*** Opening of GIVEN DATA ***
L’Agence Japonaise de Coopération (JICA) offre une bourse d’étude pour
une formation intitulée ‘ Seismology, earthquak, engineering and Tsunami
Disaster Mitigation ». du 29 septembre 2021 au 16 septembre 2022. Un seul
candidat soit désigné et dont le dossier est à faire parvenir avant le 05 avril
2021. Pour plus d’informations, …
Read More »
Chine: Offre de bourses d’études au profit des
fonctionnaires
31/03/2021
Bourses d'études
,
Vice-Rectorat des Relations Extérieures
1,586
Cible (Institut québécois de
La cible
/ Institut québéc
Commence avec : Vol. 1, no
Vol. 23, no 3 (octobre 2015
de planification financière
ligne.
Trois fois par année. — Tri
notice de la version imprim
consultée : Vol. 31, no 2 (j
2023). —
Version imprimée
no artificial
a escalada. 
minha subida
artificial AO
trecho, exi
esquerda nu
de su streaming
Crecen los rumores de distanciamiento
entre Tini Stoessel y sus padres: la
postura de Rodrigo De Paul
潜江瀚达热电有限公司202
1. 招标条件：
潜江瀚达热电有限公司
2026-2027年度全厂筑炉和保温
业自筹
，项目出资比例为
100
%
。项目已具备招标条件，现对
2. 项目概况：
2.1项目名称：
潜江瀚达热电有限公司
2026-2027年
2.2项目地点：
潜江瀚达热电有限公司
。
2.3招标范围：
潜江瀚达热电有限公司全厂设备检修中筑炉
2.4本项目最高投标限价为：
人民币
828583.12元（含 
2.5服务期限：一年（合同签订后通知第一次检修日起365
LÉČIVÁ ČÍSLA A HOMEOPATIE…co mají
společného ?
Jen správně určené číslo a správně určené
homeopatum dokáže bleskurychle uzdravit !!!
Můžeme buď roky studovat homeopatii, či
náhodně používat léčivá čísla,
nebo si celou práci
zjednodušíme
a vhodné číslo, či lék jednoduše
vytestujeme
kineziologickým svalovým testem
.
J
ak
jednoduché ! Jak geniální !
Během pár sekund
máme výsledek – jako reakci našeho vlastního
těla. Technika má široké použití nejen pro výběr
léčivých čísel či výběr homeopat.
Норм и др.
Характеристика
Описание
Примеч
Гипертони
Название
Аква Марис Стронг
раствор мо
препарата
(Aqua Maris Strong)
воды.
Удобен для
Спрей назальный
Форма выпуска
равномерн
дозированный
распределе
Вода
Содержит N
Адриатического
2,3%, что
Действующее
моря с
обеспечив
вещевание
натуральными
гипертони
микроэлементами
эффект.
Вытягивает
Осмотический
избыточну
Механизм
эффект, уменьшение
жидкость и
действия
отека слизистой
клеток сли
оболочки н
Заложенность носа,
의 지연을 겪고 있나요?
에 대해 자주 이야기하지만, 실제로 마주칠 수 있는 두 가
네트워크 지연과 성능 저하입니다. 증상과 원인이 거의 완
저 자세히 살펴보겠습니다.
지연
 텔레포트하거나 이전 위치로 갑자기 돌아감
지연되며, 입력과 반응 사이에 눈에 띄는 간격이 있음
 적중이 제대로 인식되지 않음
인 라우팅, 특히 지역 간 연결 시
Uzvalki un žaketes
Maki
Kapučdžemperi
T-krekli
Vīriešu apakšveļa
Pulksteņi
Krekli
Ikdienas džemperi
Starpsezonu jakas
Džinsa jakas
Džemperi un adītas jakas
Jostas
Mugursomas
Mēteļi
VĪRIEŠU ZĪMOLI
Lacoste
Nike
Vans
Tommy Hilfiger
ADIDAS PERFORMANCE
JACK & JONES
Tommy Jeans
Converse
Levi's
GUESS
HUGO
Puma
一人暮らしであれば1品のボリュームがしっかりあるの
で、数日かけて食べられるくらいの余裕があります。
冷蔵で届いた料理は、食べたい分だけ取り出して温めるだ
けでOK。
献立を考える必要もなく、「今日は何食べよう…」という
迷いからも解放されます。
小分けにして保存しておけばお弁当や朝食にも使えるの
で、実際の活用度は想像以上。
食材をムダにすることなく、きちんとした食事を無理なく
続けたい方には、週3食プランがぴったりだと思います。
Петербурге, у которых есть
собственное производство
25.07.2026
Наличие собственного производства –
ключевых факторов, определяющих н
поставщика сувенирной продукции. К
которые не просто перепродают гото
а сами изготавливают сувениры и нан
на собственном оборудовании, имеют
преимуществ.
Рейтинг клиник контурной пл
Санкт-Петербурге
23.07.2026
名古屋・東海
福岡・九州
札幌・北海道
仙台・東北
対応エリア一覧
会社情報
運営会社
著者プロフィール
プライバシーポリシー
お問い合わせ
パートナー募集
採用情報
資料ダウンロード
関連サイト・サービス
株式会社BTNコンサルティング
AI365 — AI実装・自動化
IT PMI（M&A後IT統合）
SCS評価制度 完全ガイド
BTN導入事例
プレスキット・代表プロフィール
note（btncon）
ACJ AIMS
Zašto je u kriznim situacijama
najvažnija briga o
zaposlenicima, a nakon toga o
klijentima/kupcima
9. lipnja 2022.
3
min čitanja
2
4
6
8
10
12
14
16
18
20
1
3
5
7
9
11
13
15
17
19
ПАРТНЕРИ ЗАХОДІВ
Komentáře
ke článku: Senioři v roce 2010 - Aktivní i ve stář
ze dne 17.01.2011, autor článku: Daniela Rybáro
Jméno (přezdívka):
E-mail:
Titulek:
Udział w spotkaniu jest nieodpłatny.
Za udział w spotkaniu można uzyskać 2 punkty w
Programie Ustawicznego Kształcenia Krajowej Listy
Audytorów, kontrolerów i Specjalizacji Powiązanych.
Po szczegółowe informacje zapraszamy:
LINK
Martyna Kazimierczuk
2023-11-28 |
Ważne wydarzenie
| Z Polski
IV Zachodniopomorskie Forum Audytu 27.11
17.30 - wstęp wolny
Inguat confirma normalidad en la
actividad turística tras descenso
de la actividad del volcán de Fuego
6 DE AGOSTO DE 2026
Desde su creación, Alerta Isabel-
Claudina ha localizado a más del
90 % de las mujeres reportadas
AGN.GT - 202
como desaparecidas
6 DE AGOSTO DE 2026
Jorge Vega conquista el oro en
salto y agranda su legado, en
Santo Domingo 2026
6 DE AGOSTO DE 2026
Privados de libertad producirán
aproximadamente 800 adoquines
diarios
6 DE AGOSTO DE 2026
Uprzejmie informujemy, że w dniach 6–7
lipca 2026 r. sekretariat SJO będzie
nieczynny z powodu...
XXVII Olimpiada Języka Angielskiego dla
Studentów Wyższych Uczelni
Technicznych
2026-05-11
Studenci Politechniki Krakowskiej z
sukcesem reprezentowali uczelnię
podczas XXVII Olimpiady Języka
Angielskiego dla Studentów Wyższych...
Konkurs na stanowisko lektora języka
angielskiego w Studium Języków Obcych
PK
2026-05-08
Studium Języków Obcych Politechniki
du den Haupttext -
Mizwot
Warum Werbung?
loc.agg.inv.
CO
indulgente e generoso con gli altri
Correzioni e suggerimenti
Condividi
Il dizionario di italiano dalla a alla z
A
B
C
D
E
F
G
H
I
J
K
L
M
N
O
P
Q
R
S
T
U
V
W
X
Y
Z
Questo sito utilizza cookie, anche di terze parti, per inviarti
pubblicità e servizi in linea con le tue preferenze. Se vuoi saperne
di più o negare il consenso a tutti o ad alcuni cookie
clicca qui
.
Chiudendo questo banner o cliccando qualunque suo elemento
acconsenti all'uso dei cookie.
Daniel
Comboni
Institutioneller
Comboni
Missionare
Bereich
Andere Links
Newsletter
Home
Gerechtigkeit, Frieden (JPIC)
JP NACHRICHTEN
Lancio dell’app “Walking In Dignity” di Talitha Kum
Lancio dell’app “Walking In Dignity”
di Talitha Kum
*** Close of GIVEN DATA ***
■ **AIM OF THE TASK**
Extract the text from all of the data above, reproducing every line word for word and in its original order.

■ **ANSWER FOR THE TASK**
L’Agence Japonaise de Coopération (JICA) offre une bourse d’étude pour
une formation intitulée ‘ Seismology, earthquak, engineering and Tsunami
Disaster Mitigation ». du 29 septembre 2021 au 16 septembre 2022. Un seul
candidat soit désigné et dont le dossier est à faire parvenir avant le 05 avril
2021. Pour plus d’informations, …
Read More »
Chine: Offre de bourses d’études au profit des
fonctionnaires
31/03/2021
Bourses d'études
,
Vice-Rectorat des Relations Extérieures
1,586
Cible (Institut québécois de
La cible
/ Institut québéc
Commence avec : Vol. 1, no
Vol. 23, no 3 (octobre 2015
de planification financière
ligne.
Trois fois par année. — Tri
notice de la version imprim
consultée : Vol. 31, no 2 (j
2023). —
Version imprimée
no artificial
a escalada. 
minha subida
artificial AO
trecho, exi
esquerda nu
de su streaming
Crecen los rumores de distanciamiento
entre Tini Stoessel y sus padres: la
postura de Rodrigo De Paul
潜江瀚达热电有限公司202
1. 招标条件：
潜江瀚达热电有限公司
2026-2027年度全厂筑炉和保温
业自筹
，项目出资比例为
100
%
。项目已具备招标条件，现对
2. 项目概况：
2.1项目名称：
潜江瀚达热电有限公司
2026-2027年
2.2项目地点：
潜江瀚达热电有限公司
。
2.3招标范围：
潜江瀚达热电有限公司全厂设备检修中筑炉
2.4本项目最高投标限价为：
人民币
828583.12元（含 
2.5服务期限：一年（合同签订后通知第一次检修日起365
LÉČIVÁ ČÍSLA A HOMEOPATIE…co mají
společného ?
Jen správně určené číslo a správně určené
homeopatum dokáže bleskurychle uzdravit !!!
Můžeme buď roky studovat homeopatii, či
náhodně používat léčivá čísla,
nebo si celou práci
zjednodušíme
a vhodné číslo, či lék jednoduše
vytestujeme
kineziologickým svalovým testem
.
J
ak
jednoduché ! Jak geniální !
Během pár sekund
máme výsledek – jako reakci našeho vlastního
těla. Technika má široké použití nejen pro výběr
léčivých čísel či výběr homeopat.
Норм и др.
Характеристика
Описание
Примеч
Гипертони
Название
Аква Марис Стронг
раствор мо
препарата
(Aqua Maris Strong)
воды.
Удобен для
Спрей назальный
Форма выпуска
равномерн
дозированный
распределе
Вода
Содержит N
Адриатического
2,3%, что
Действующее
моря с
обеспечив
вещевание
натуральными
гипертони
микроэлементами
эффект.
Вытягивает
Осмотический
избыточну
Механизм
эффект, уменьшение
жидкость и
действия
отека слизистой
клеток сли
оболочки н
Заложенность носа,
의 지연을 겪고 있나요?
에 대해 자주 이야기하지만, 실제로 마주칠 수 있는 두 가
네트워크 지연과 성능 저하입니다. 증상과 원인이 거의 완
저 자세히 살펴보겠습니다.
지연
 텔레포트하거나 이전 위치로 갑자기 돌아감
지연되며, 입력과 반응 사이에 눈에 띄는 간격이 있음
 적중이 제대로 인식되지 않음
인 라우팅, 특히 지역 간 연결 시
Uzvalki un žaketes
Maki
Kapučdžemperi
T-krekli
Vīriešu apakšveļa
Pulksteņi
Krekli
Ikdienas džemperi
Starpsezonu jakas
Džinsa jakas
Džemperi un adītas jakas
Jostas
Mugursomas
Mēteļi
VĪRIEŠU ZĪMOLI
Lacoste
Nike
Vans
Tommy Hilfiger
ADIDAS PERFORMANCE
JACK & JONES
Tommy Jeans
Converse
Levi's
GUESS
HUGO
Puma
一人暮らしであれば1品のボリュームがしっかりあるの
で、数日かけて食べられるくらいの余裕があります。
冷蔵で届いた料理は、食べたい分だけ取り出して温めるだ
けでOK。
献立を考える必要もなく、「今日は何食べよう…」という
迷いからも解放されます。
小分けにして保存しておけばお弁当や朝食にも使えるの
で、実際の活用度は想像以上。
食材をムダにすることなく、きちんとした食事を無理なく
続けたい方には、週3食プランがぴったりだと思います。
Петербурге, у которых есть
собственное производство
25.07.2026
Наличие собственного производства –
ключевых факторов, определяющих н
поставщика сувенирной продукции. К
которые не просто перепродают гото
а сами изготавливают сувениры и нан
на собственном оборудовании, имеют
преимуществ.
Рейтинг клиник контурной пл
Санкт-Петербурге
23.07.2026
名古屋・東海
福岡・九州
札幌・北海道
仙台・東北
対応エリア一覧
会社情報
運営会社
著者プロフィール
プライバシーポリシー
お問い合わせ
パートナー募集
採用情報
資料ダウンロード
関連サイト・サービス
株式会社BTNコンサルティング
AI365 — AI実装・自動化
IT PMI（M&A後IT統合）
SCS評価制度 完全ガイド
BTN導入事例
プレスキット・代表プロフィール
note（btncon）
ACJ AIMS
Zašto je u kriznim situacijama
najvažnija briga o
zaposlenicima, a nakon toga o
klijentima/kupcima
9. lipnja 2022.
3
min čitanja
2
4
6
8
10
12
14
16
18
20
1
3
5
7
9
11
13
15
17
19
ПАРТНЕРИ ЗАХОДІВ
Komentáře
ke článku: Senioři v roce 2010 - Aktivní i ve stář
ze dne 17.01.2011, autor článku: Daniela Rybáro
Jméno (přezdívka):
E-mail:
Titulek:
Udział w spotkaniu jest nieodpłatny.
Za udział w spotkaniu można uzyskać 2 punkty w
Programie Ustawicznego Kształcenia Krajowej Listy
Audytorów, kontrolerów i Specjalizacji Powiązanych.
Po szczegółowe informacje zapraszamy:
LINK
Martyna Kazimierczuk
2023-11-28 |
Ważne wydarzenie
| Z Polski
IV Zachodniopomorskie Forum Audytu 27.11
17.30 - wstęp wolny
Inguat confirma normalidad en la
actividad turística tras descenso
de la actividad del volcán de Fuego
6 DE AGOSTO DE 2026
Desde su creación, Alerta Isabel-
Claudina ha localizado a más del
90 % de las mujeres reportadas
AGN.GT - 202
como desaparecidas
6 DE AGOSTO DE 2026
Jorge Vega conquista el oro en
salto y agranda su legado, en
Santo Domingo 2026
6 DE AGOSTO DE 2026
Privados de libertad producirán
aproximadamente 800 adoquines
diarios
6 DE AGOSTO DE 2026
Uprzejmie informujemy, że w dniach 6–7
lipca 2026 r. sekretariat SJO będzie
nieczynny z powodu...
XXVII Olimpiada Języka Angielskiego dla
Studentów Wyższych Uczelni
Technicznych
2026-05-11
Studenci Politechniki Krakowskiej z
sukcesem reprezentowali uczelnię
podczas XXVII Olimpiady Języka
Angielskiego dla Studentów Wyższych...
Konkurs na stanowisko lektora języka
angielskiego w Studium Języków Obcych
PK
2026-05-08
Studium Języków Obcych Politechniki
du den Haupttext -
Mizwot
Warum Werbung?
loc.agg.inv.
CO
indulgente e generoso con gli altri
Correzioni e suggerimenti
Condividi
Il dizionario di italiano dalla a alla z
A
B
C
D
E
F
G
H
I
J
K
L
M
N
O
P
Q
R
S
T
U
V
W
X
Y
Z
Questo sito utilizza cookie, anche di terze parti, per inviarti
pubblicità e servizi in linea con le tue preferenze. Se vuoi saperne
di più o negare il consenso a tutti o ad alcuni cookie
clicca qui
.
Chiudendo questo banner o cliccando qualunque suo elemento
acconsenti all'uso dei cookie.
Daniel
Comboni
Institutioneller
Comboni
Missionare
Bereich
Andere Links
Newsletter
Home
Gerechtigkeit, Frieden (JPIC)
JP NACHRICHTEN
Lancio dell’app “Walking In Dignity” di Talitha Kum
Lancio dell’app “Walking In Dignity”
di Talitha Kum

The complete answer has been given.